_ASSIGNMENT_: Begin at the line that has "left eye: (189, 262)", stop after the line that has "left elbow: (758, 637)", and print exactly those lines from the records below, without any pictures.

_RECORDS PROVIDED_:
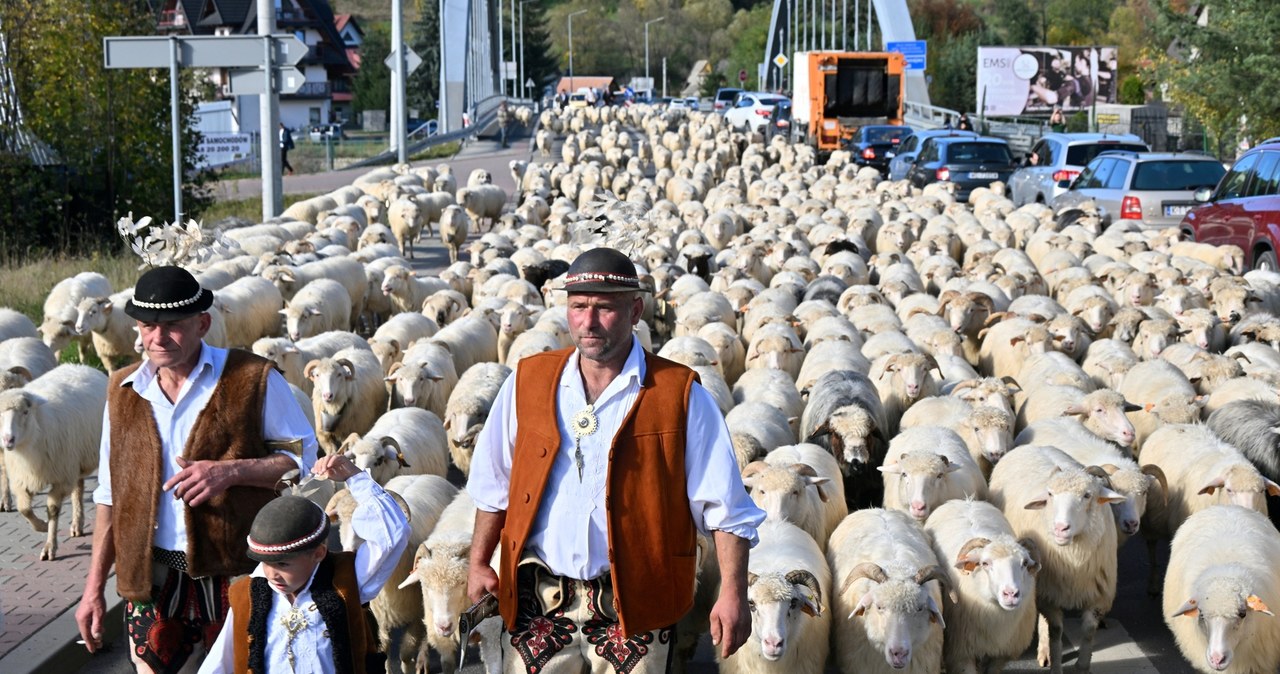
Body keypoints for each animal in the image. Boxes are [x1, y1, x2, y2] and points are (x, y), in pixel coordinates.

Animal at [0, 365, 107, 562]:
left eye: (25, 412)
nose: (8, 439)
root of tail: (81, 366)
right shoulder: (21, 478)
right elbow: (24, 509)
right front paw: (41, 526)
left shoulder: (61, 478)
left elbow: (53, 509)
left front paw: (50, 546)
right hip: (74, 459)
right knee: (78, 488)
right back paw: (77, 524)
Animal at [926, 498, 1044, 674]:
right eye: (985, 563)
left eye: (1024, 563)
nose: (1011, 594)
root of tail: (966, 500)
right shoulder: (962, 653)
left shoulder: (1001, 654)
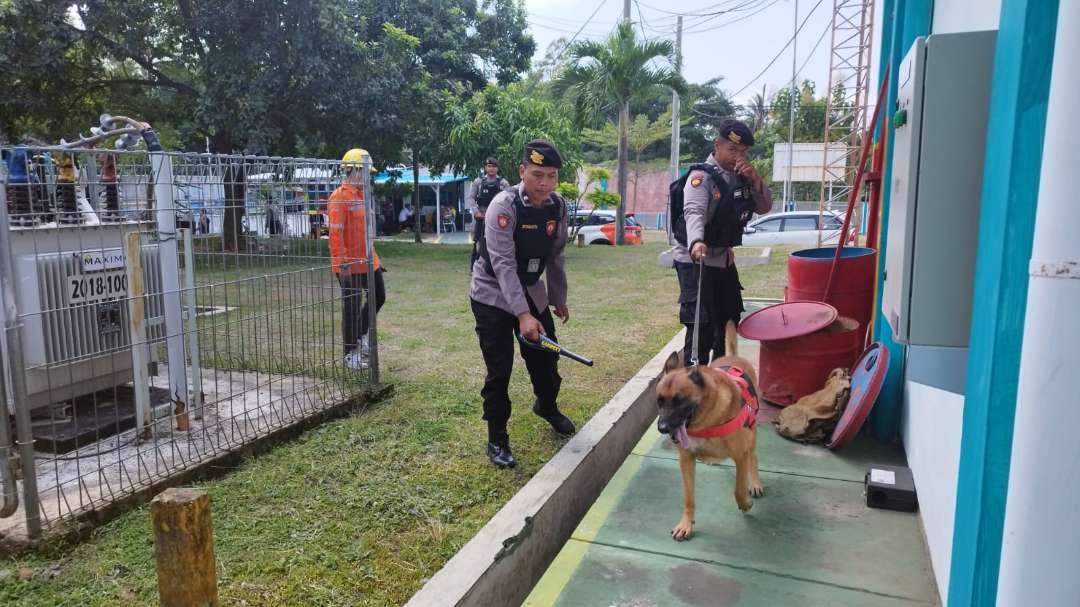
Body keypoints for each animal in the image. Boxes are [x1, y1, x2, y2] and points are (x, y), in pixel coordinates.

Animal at [652, 317, 764, 537]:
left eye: (680, 401)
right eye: (659, 401)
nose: (662, 428)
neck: (706, 421)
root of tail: (733, 357)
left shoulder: (740, 456)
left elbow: (739, 488)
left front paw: (745, 503)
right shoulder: (686, 460)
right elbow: (688, 497)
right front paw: (686, 524)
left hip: (752, 433)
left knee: (753, 457)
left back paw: (754, 482)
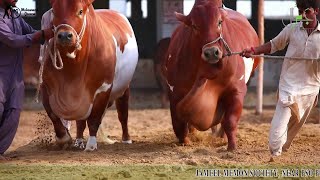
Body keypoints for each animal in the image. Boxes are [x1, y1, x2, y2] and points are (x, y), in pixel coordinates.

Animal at [40, 0, 138, 150]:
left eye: (80, 11)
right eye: (54, 11)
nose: (64, 36)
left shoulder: (103, 88)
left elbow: (94, 118)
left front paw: (91, 145)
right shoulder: (46, 85)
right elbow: (53, 114)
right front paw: (64, 138)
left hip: (124, 88)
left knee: (123, 113)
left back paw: (126, 139)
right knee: (81, 122)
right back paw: (79, 141)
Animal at [165, 0, 260, 150]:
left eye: (219, 22)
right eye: (194, 25)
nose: (211, 52)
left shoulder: (237, 90)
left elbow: (230, 121)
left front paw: (232, 146)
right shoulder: (174, 91)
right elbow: (178, 122)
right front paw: (185, 141)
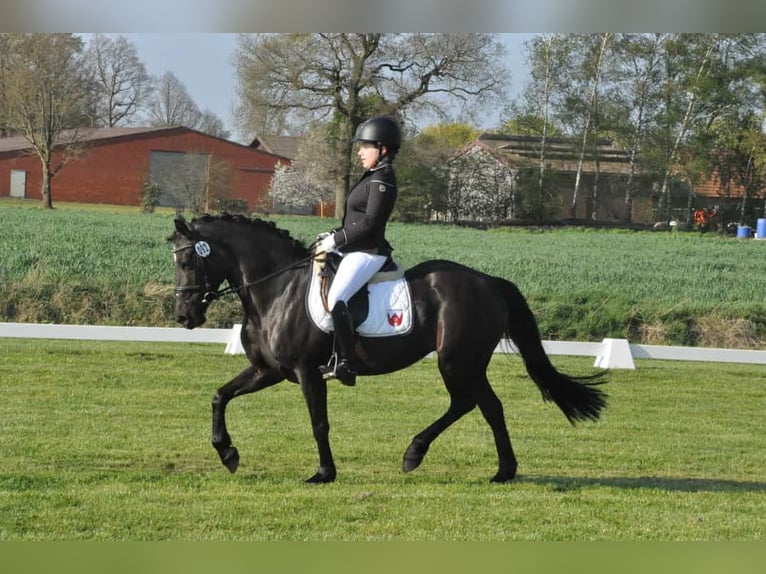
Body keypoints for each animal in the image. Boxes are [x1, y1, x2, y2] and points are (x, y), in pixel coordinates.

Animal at [171, 214, 608, 484]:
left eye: (189, 262)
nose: (183, 315)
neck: (277, 291)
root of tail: (489, 282)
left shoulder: (308, 372)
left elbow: (319, 423)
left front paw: (324, 473)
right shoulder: (269, 371)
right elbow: (219, 396)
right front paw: (227, 453)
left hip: (456, 360)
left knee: (469, 403)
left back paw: (416, 454)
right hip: (466, 362)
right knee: (487, 406)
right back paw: (502, 471)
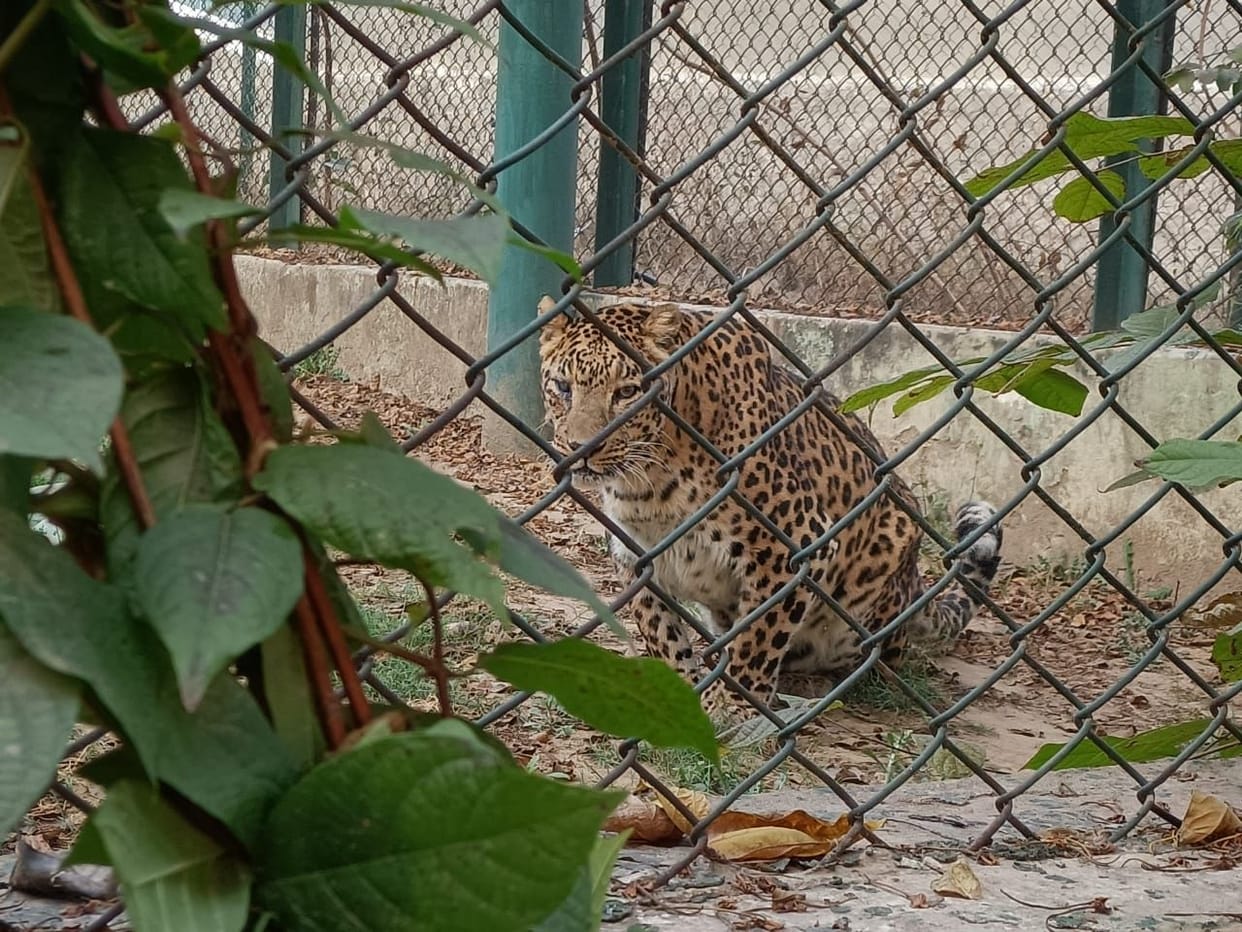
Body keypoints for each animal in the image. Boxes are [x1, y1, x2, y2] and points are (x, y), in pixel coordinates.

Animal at [538, 299, 1004, 722]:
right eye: (562, 387)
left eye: (627, 392)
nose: (581, 448)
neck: (650, 482)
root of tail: (913, 584)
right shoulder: (636, 554)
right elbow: (661, 632)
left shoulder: (794, 547)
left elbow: (758, 637)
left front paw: (732, 706)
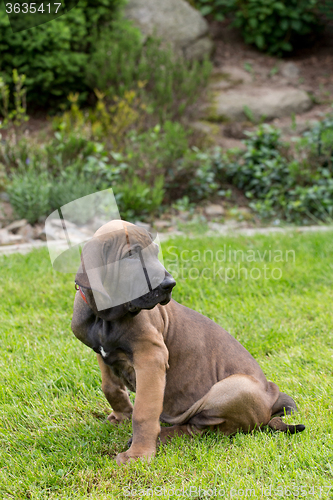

_OUTPUT FOR THIS EXERCISE_:
left eye: (189, 262)
nose: (183, 315)
neck: (277, 291)
root of tail: (489, 282)
left shoulder: (308, 372)
left elbow: (319, 423)
left front paw: (324, 473)
right shoulder: (269, 371)
right elbow: (219, 396)
right front paw: (227, 453)
left hip: (456, 360)
left knee: (469, 403)
left back paw: (416, 454)
right hip: (466, 362)
right knee: (487, 406)
right back paw: (502, 471)
Body keypoints for each animal in the image. Boxes are [x1, y1, x2, y2] and points are (x, y), in pixel coordinates.

Animal at [538, 299, 1004, 722]:
right eye: (562, 387)
left eye: (627, 392)
nose: (581, 448)
neck: (650, 482)
root of tail: (913, 584)
right shoulder: (636, 554)
right elbow: (661, 632)
left shoulder: (794, 547)
left elbow: (758, 637)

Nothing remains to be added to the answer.